Ileana, who lives in the house next to yours, has black hair, silver teeth, and covers her mouth when she speaks. You help her with the laundry, hanging it on the line to dry. Behind the laundry there are fields, and behind the fields there are cows and mountains where the men once patrolled with guns while the women slept on the floors of their houses. She says to you, yes, there was a war once, but really, it is worse now. She has just killed a pig, slit its throat and drained its blood. You face each other in plastic chairs, intestines in buckets forming a circle around you.

I dreamt of a priest, dressed in white, says the woman you don’t know, standing at the edge of the house, her shirt stained and her hair loose.

I dreamt that everything was covered in flowers, says Ileana, but when I woke up, it was only the rain.

I dreamt of a girl that I fucked over, you say without breathing. You woke up crying, like maybe here you could love her more, in all the ways she wanted, but you don’t tell them that.

And what did you do to her? Ileana asks later, pounding tortillas with the palm of her hand.

It doesn’t matter, you answer, and it is another lie you can almost believe.

You wake up the next morning and know that no one can please you.

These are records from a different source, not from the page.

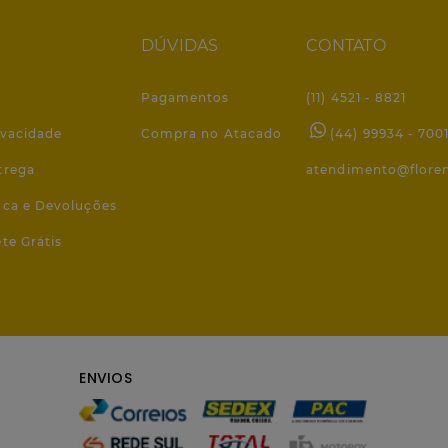
DÚVIDAS
CONTATO
Pagamentos
(11) 4521 - 8821
ivacidade
Compra no Atacado
(44) 99934 - 700
trega
atendimento@flore
roca e Devoluções
ete Grátis
ENVIOS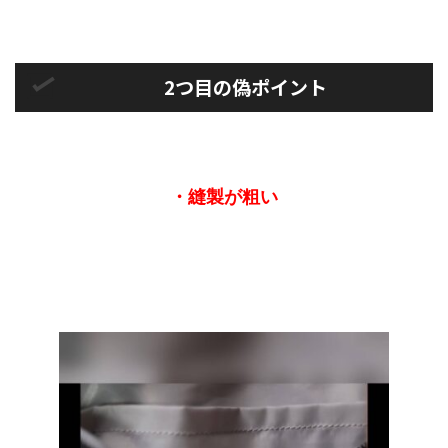
2つ目の偽ポイント
・縫製が粗い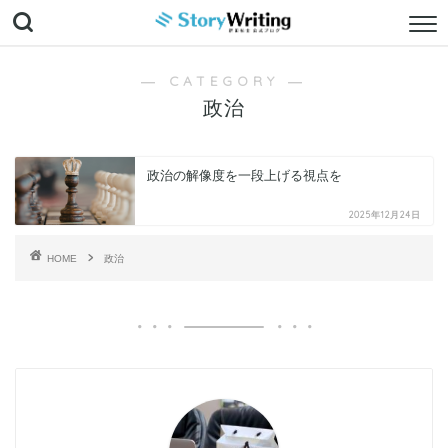
― CATEGORY ―
政治
政治の解像度を一段上げる視点を
2025年12月24日
HOME
政治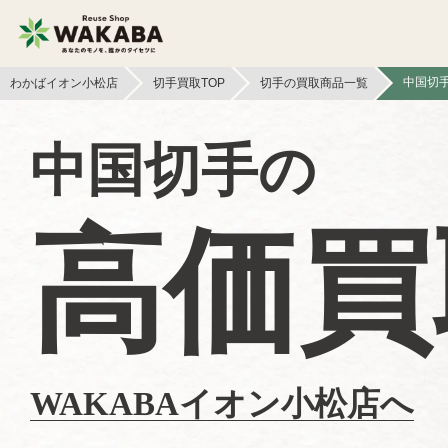
中国切
わかばイオン小松店
切手買取TOP
切手の買取商品一覧
貴金属買取
金貨・銀貨買取
中国切手の
切手買取
テレカ買取
高価買
フィギュア買取
鉄道模型買取
文具買取
ライター買取
イヤホン
ボードゲーム買取
ヘッドホン買取
WAKABAイオン小松店へ
本買取
照明・ライト買取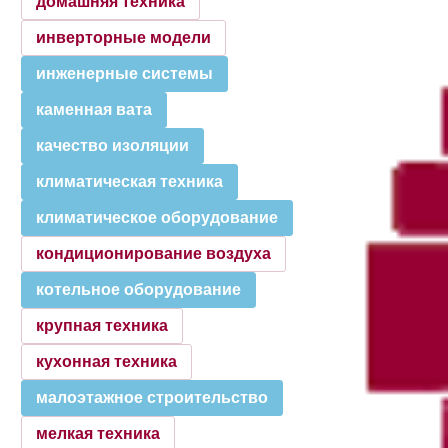
домашняя техника
инверторные модели
инженерные системы
каменная вата
качество изоляции
климатическая техника
климатическое оборудование
кондиционирование воздуха
котельное оборудование
крупная техника
кухонная техника
малоэтажное строительство
мелкая техника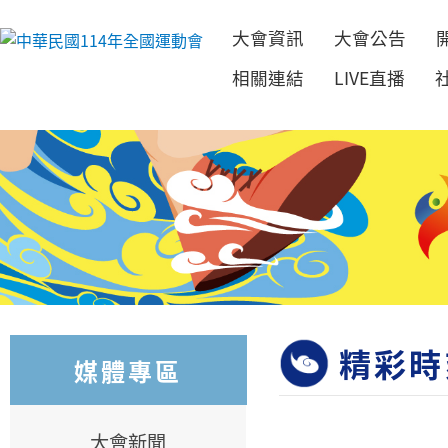
大會資訊
大會公告
跳到主要內容
相關連結
LIVE直播
精彩時
媒體專區
大會新聞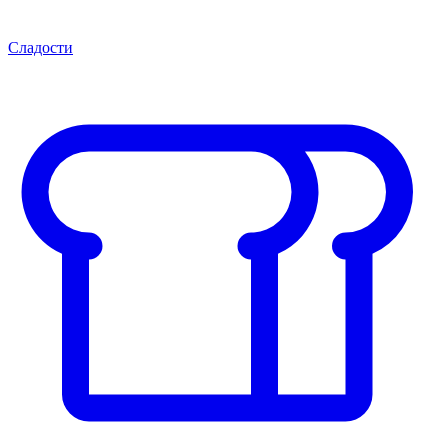
Сладости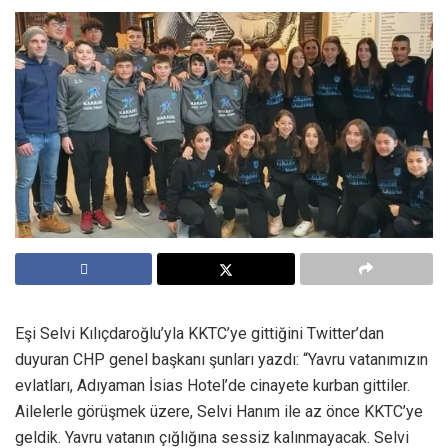
Eşi Selvi Kılıçdaroğlu’yla KKTC’ye gittiğini Twitter’dan
duyuran CHP genel başkanı şunları yazdı: “Yavru vatanımızın
evlatları, Adıyaman İsias Hotel’de cinayete kurban gittiler.
Ailelerle görüşmek üzere, Selvi Hanım ile az önce KKTC’ye
geldik. Yavru vatanın çığlığına sessiz kalınmayacak. Selvi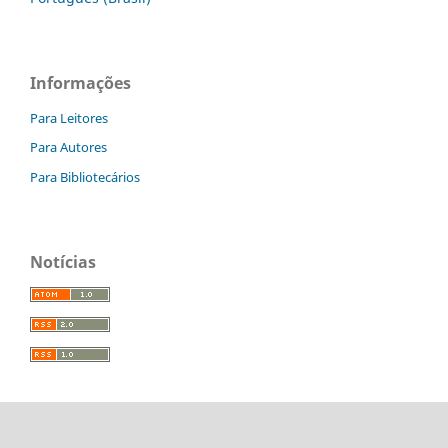
Informações
Para Leitores
Para Autores
Para Bibliotecários
Notícias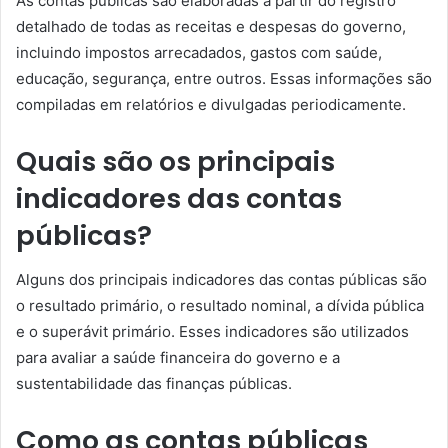
As contas públicas são elaboradas a partir do registro
detalhado de todas as receitas e despesas do governo,
incluindo impostos arrecadados, gastos com saúde,
educação, segurança, entre outros. Essas informações são
compiladas em relatórios e divulgadas periodicamente.
Quais são os principais
indicadores das contas
públicas?
Alguns dos principais indicadores das contas públicas são
o resultado primário, o resultado nominal, a dívida pública
e o superávit primário. Esses indicadores são utilizados
para avaliar a saúde financeira do governo e a
sustentabilidade das finanças públicas.
Como as contas públicas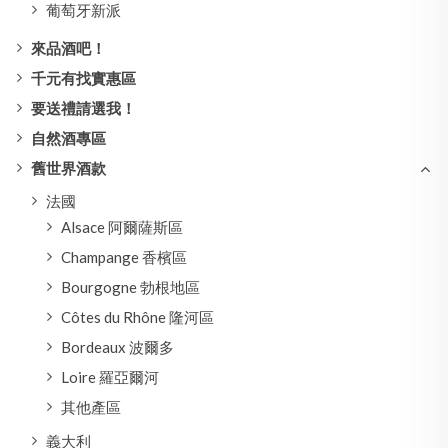
葡萄牙新派
來品酒吧！
千元有找實惠區
要送禮請選我！
自然酒專區
舊世界酒款
法國
Alsace 阿爾薩斯區
Champange 香檳區
Bourgogne 勃根地區
Côtes du Rhône 隆河區
Bordeaux 波爾多
Loire 羅亞爾河
其他產區
義大利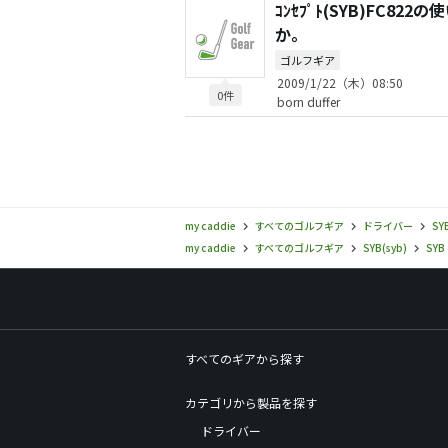
ｺﾝｾﾌﾟﾄ(SYB)FC
か。
ゴルフギア
2009/1/22（木）08:50
0件
born duffer
my caddie
すべてのゴルフギア
ドライバー
SY
my caddie
すべてのゴルフギア
SYB(syb)
SYB
すべてのギアから探す
カテゴリから製品を探す
ドライバー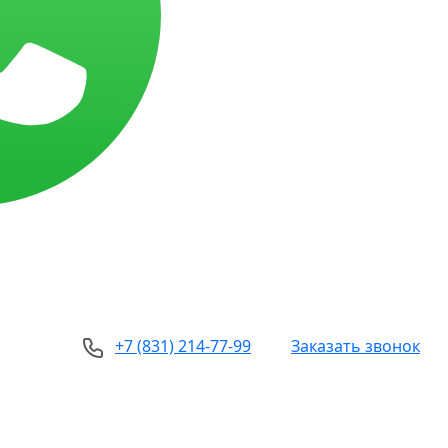
+7 (831) 214-77-99
Заказать звонок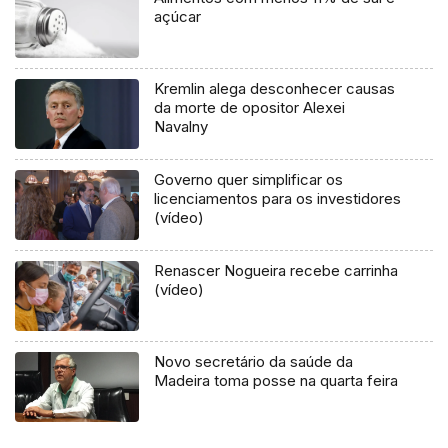
açúcar
Kremlin alega desconhecer causas
da morte de opositor Alexei
Navalny
Governo quer simplificar os
licenciamentos para os investidores
(vídeo)
Renascer Nogueira recebe carrinha
(vídeo)
Novo secretário da saúde da
Madeira toma posse na quarta feira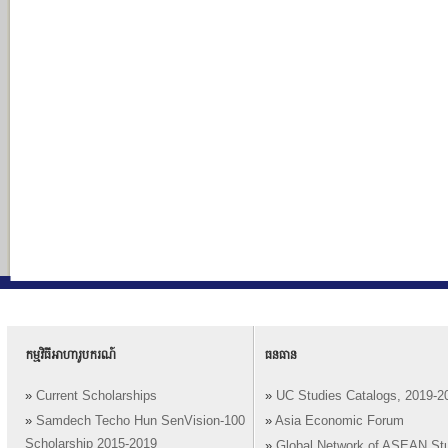
កម្មវិធីអាហារូបករណ៍
ធនធាន
»
Current Scholarships
»
UC Studies Catalogs, 2019-2
»
Samdech Techo Hun SenVision-100
»
Asia Economic Forum
Scholarship 2015-2019
»
Global Network of ASEAN St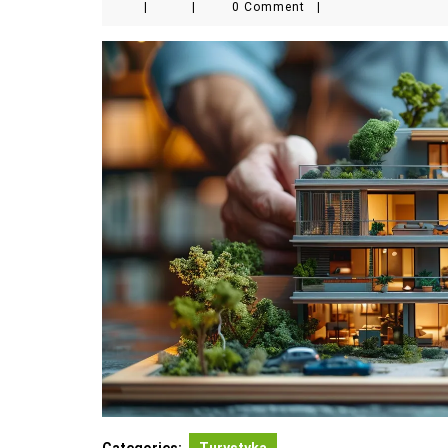
|
|
0 Comment
|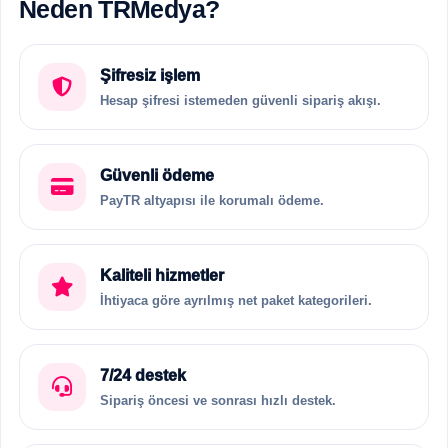
Neden TRMedya?
Şifresiz işlem
Hesap şifresi istemeden güvenli sipariş akışı.
Güvenli ödeme
PayTR altyapısı ile korumalı ödeme.
Kaliteli hizmetler
İhtiyaca göre ayrılmış net paket kategorileri.
7/24 destek
Sipariş öncesi ve sonrası hızlı destek.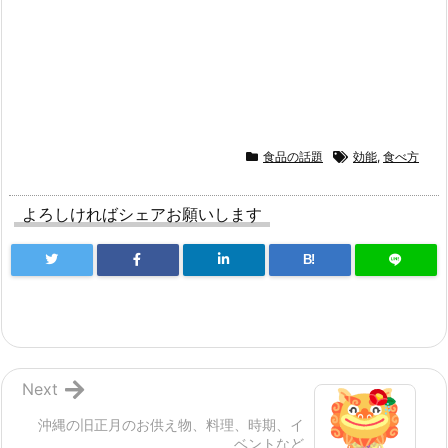
食品の話題
効能
,
食べ方
よろしければシェアお願いします
B!
Next
沖縄の旧正月のお供え物、料理、時期、イ
ベントなど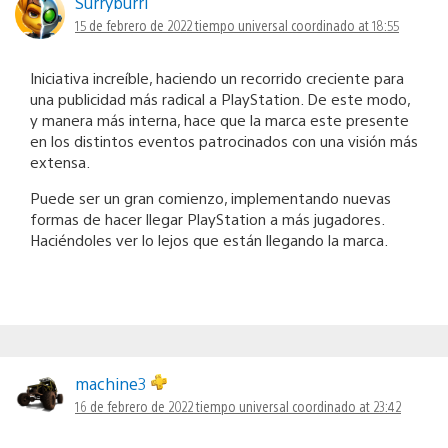
Surryburri
15 de febrero de 2022 tiempo universal coordinado at 18:55
Iniciativa increíble, haciendo un recorrido creciente para
una publicidad más radical a PlayStation. De este modo,
y manera más interna, hace que la marca este presente
en los distintos eventos patrocinados con una visión más
extensa.
Puede ser un gran comienzo, implementando nuevas
formas de hacer llegar PlayStation a más jugadores.
Haciéndoles ver lo lejos que están llegando la marca.
machine3
16 de febrero de 2022 tiempo universal coordinado at 23:42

Ileana braids small, pink flowers into your hair, buys you an orange, and says, you’re leaving me alone. I’m all alone now.

Then she turns to you and smiles.

I don’t think about the war much, she says. I wouldn’t want to live this history again. But I know if they hadn’t fought, my father would still be alive. They said it was his heart, but I know it wasn’t.

I haven’t told anyone that, she says, guava trees and woodsmoke and dirt roads with no cars. That is just what I think.